Excerto:
26.01.2022 - A necessidade dos países terem um Instituto Nacional de Estatística (INE) deriva de ser essencial que os políticos, os gestores públicos e privados, os parceiros sociais, os investigadores, entre outros, para poderem cumprir as suas funções e realizar os seus objectivos com eficiência e eficácia necessitam de Estatísticas Oficiais adequadas sobre as tendências dos problemas que querem resolver, e sobre o seu estado atual, em termos que permitam perspetivar alicerçadamente a sua evolução futura, em que os INE desempenham o papel de principais Centros de Racionalidade no processo de desenvolvimento dos países.

A moderna engenharia da institucionalização e do funcionamento dos INE reconhece que, sendo embora instituições não imunes às alterações vertiginosas do meio envolvente e como tal não imutáveis, são uma espécie muito particular diferentes dos outros Organismos Públicos, posto que: não regulam, não inibem, não controlam, e não executam Políticas Governamentais.

Apesar do número significativo de países em que há consenso sobre o que precede, convém ter presente que não só os INE não se comparam a outros Organismos Públicos como as Estatísticas Oficiais que produzem e difundem à Sociedade também são um bem diferente dos outros, devendo ser não só pertinentes como credíveis, sendo que a credibilidade das Estatísticas Oficiais que produzem deve assentar na sua reputação.

Na verdade, nos Estados de Direito Democrático nenhum outro Organismo Público como os INE têm de se esforçar tanto para se manterem demarcados do Governo e dos partidos políticos, ou seja, de qualquer sinal de que o que medem e fornecem à Sociedade foi afetado por considerações que não sejam as da imparcialidade na escolha dos fenómenos, setores e atividades a quantificar e da objetividade na forma de os medir.

A essa demarcação chama-se Independência, que permite aos INE que as Estatísticas Oficiais que produzem, além de tecnicamente fundamentadas, passem o teste da credibilidade junto da Sociedade.
Por outro lado a Credibilidade engloba a Imparcialidade, a Independência Profissional e a Igualdade de Acesso, e os atributos do Princípio da Imparcialidade dos INE, não sendo possível ser imparcial sem ser objetivo nem ser objetivo sem ser independente e considerado como tal.

A aquisição pelos INE de reputação de imparcialidade resulta da credibilidade obtida pela objetividade, independência e competência técnica exibidas, sendo que não cedem a interesses particulares, bem como as Estatísticas Oficiais que produzem estão disponíveis para todos ao mesmo tempo.

Quanto à Objetividade, sendo um princípio por vezes mal compreendido há quem considere que os INE serão fieis à objetividade se divulgarem apenas números e que a intervenção das palavras que não reflitam fielmente o que os números dizem constitui um afastamento da objetividade. Mas se os INE se abstivessem de palavras interpretativas dos dados publicados estariam a dar a outros, não imparciais, a oportunidade de apresentarem a sua versão "preferida" dos acontecimentos.

Quanto à Independência Profissional, como se compreende, a eficiência dos INE como fornecedores de informação objetiva está diretamente ligada à sua independência dos centros de poder, mas, por outro lado, ao contrário dos organismos públicos que podem angariar a maior parte das suas receitas orçamentais através de vendas ou dos serviços prestados, os INE dependem e, com toda a probabilidade vai continuar a depender, do apoio financeiro do Estado.

Material fornecido:

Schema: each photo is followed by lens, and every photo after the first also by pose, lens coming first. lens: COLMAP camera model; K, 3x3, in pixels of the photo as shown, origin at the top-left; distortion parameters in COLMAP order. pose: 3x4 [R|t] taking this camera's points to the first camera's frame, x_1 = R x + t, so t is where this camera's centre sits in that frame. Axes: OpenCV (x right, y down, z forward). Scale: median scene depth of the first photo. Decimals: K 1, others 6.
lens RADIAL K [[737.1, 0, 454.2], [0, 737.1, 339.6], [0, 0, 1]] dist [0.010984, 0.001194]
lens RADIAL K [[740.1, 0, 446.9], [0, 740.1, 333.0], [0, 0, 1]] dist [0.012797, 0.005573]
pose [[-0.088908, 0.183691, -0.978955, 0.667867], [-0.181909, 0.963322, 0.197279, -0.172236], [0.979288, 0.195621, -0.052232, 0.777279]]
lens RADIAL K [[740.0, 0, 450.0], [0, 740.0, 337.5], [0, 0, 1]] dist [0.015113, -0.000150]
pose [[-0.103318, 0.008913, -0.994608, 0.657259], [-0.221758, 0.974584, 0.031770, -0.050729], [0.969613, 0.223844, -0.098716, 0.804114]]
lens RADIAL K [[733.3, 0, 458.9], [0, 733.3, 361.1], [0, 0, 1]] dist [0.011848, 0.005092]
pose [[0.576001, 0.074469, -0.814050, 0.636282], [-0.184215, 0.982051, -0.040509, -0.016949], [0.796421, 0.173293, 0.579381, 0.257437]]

Trabalho pedido:
1 - Responda, com base no excerto sobre os institutos nacionais de estatística:
(a) Que quatro coisas os INE não fazem, ao contrário de outros organismos públicos?
(b) Que nome se dá à demarcação dos INE em relação ao Governo e aos partidos políticos?
(c) De que apoio os INE dependem, segundo a última frase?
2 - Escreva a continuação do excerto sobre os institutos nacionais de estatística.
As entradas não têm qualquer relação com o excerto.

Resultados:
1 -
(a) Não regulam, não inibem, não controlam e não executam políticas governamentais.
(b) Independência.
(c) Do apoio financeiro do Estado.

2 -
Neste contexto, a tensão entre a objetividade e a necessidade de manter os utilizadores das Estatísticas Oficiais satisfeitos com os serviços prestados pelos INE é certamente das mais difíceis tensões que os Presidente dos INE têm de gerir, pois não só devem manter a instituição a salvo de quaisquer interferências como têm de convencer o público, sempre desconfiado, que isso é efetivamente verdade.

Admito que, em termos gerais, a cultura da Administração Pública de muitos países está ainda assente numa matriz mais marcada pelo modelo burocrático-mecanicista que pelo modelo organicista, asserção que encontra aderência, além do modelo centralizado historicamente inspirador, na constatação de que, na generalidade, a Administração Pública tem um perfil de atuação de tipo reativo, configurando a prática de atos de natureza administrativa em torno de direitos e deveres dos cidadãos relativamente ao Estado que se materializam, em geral, através de uma iniciativa dos próprios cidadãos que os leva a dirigirem-se às "repartições públicas" para usufruir direitos ou cumprir deveres.

O processamento administrativo de tais atos assenta em regulamentação normativa que define as competências e atribuições dos serviços e as tarefas do pessoal, originando uma prática de atuação quotidiana de caráter repetitivo, menos exigente na qualificação do pessoal e na estruturação orgânica. De facto, a chave do trabalho é o regulamento, em que tudo pretende estar previsto e que determina a própria ação dos funcionários.

Este modelo não exige dos funcionários capacidade de decisão em tempo real, uma vez que assenta no pressuposto de que o grau de incerteza das tarefas a desempenhar é quase nulo, o que conduz, à adoção do modelo burocrático-mecanicista [sendo o grau de incerteza da tarefa: a diferença entre a informação necessária para a executar e a que aparece disponível no momento da sua execução].

Mas o mesmo não sucede nos INE, uma vez que a sua ação tem origem na sua iniciativa, tanto na conceção como na execução [gozam de independência], e é desenvolvida num contexto de elevado grau de incerteza das tarefas da atividade estatística, o que lhes impõe a adoção do modelo organicista [pró-ativo com elevada capacidade de decisão em tempo real], com exigências acrescidas quanto à qualificação do pessoal e às condições de gestão.

Na verdade, os INE são centros de racionalidade do processo de desenvolvimento, em que o seu pessoal não é só composto por estaticistas, uma vez as operações estatísticas que realizam requerem outros especialistas, designadamente economistas, econometristas, engenheiros, sociólogos, demógrafos, informáticos, geógrafos, que são imprescindíveis para conceber e lançar inquéritos e recenseamentos estatísticos novos, ou para introduzir melhorias metodológicas sensíveis nos existentes.

Mesmo que ninguém se atreva já a contestar a necessidade de INE independentes do poder político, todos sabemos, por saber de experiência feito, que os grandes princípios, na sua vivência prática, são vulneráveis à humana diversidade das personalidades, dos comportamentos, e das hierarquias pessoais de valores, e os INE devem exibir um balanço livre de insucessos acumulados.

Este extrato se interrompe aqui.